How to use cross-machine parallel acceleration to create materialized views - PolarDB

This topic describes the cross-node parallel acceleration feature for creating materialized views.

Scope

This feature is available for the following versions of PolarDB for PostgreSQL:

PostgreSQL 14 with minor engine version 2.0.14.6.6.0 or later
PostgreSQL 11 with minor engine version 2.0.11.9.30.0 or later

Note

You can view the minor engine version number in the console or by running the SHOW polardb_version; statement. If the minor engine version does not meet the requirement, upgrade the minor engine version.

Background information

A materialized view is a database object that contains query results. Unlike a regular view, a materialized view stores both its definition and a copy of the data from when it was created. If the data in the materialized view is inconsistent with the data in the view definition, you can refresh the materialized view to maintain consistency. A materialized view essentially pre-computes the query in its definition for later reuse.
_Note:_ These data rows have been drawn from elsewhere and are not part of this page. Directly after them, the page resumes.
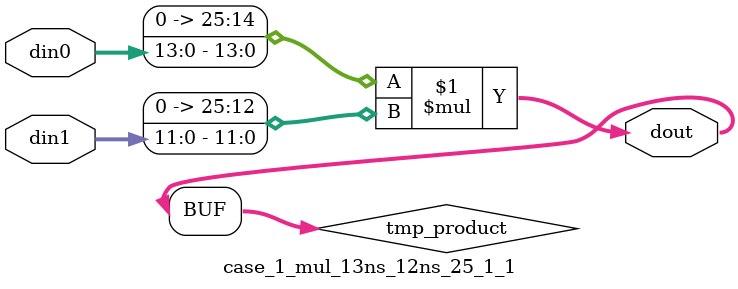
<source format=v>

`timescale 1 ns / 1 ps

 (* use_dsp = "no" *)  module case_1_mul_13ns_12ns_25_1_1(din0, din1, dout);
parameter ID = 1;
parameter NUM_STAGE = 0;
parameter din0_WIDTH = 14;
parameter din1_WIDTH = 12;
parameter dout_WIDTH = 26;

input [din0_WIDTH - 1 : 0] din0; 
input [din1_WIDTH - 1 : 0] din1; 
output [dout_WIDTH - 1 : 0] dout;

wire signed [dout_WIDTH - 1 : 0] tmp_product;
























assign tmp_product = $signed({1'b0, din0}) * $signed({1'b0, din1});











assign dout = tmp_product;





















endmodule

</source>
The CREATE TABLE AS syntax creates a new table from the results of a query. The schema of the new table is identical to the output columns of the query.
The SELECT INTO syntax creates a new table and writes the query results into it, instead of returning the data to the client. The schema of the new table is identical to the output columns of the query.

How it works

The PostgreSQL kernel uses the same logic to process the creation and refresh of materialized views, and statements that use the CREATE TABLE AS and SELECT INTO syntax. This is because these operations all perform similar steps at the database level. The process consists of the following two main steps:

Data scan: Executes the query defined in the view, CREATE TABLE AS statement, or SELECT INTO statement to scan for matching data.
Data write: Writes the scanned data to a new materialized view or table.

PolarDB for PostgreSQL introduces an optimization for the data scan step: ePQ parallel scans. When a large volume of data needs to be scanned, this optimization significantly improves the performance of Data Definition Language (DDL) statements and reduces their running time:

ePQ parallel scans: The ePQ feature executes queries in view definitions in parallel using the I/O bandwidth and computing resources of multiple compute nodes. This improves the utilization of both computing resources and bandwidth.
Batch writing: Instead of writing each scanned tuple to a table or materialized view individually, tuples are accumulated in memory and then written in a single batch. This reduces the overhead of recording the write-ahead log (WAL) and lowers the frequency of page locking.

Usage

You can set the polar_px_enable_create_table_as parameter to enable or disable ePQ parallel scans to accelerate the query process in CREATE TABLE AS statements. The valid values are:

ON (Default): Enables ePQ parallel scans for CREATE TABLE AS statements.
OFF: Disables ePQ parallel scans for CREATE TABLE AS statements.

SET polar_px_enable_create_table_as = ON;

Note

This parameter takes effect only when the ePQ feature is enabled (the polar_enable_px parameter is set to ON).
Because of limitations in the ePQ feature, this optimization does not support the CREATE TABLE AS ... WITH OIDS syntax. For statements that use this syntax, the system falls back to the built-in PostgreSQL optimizer to generate an execution plan. The query is then run on a single node by the PostgreSQL executor.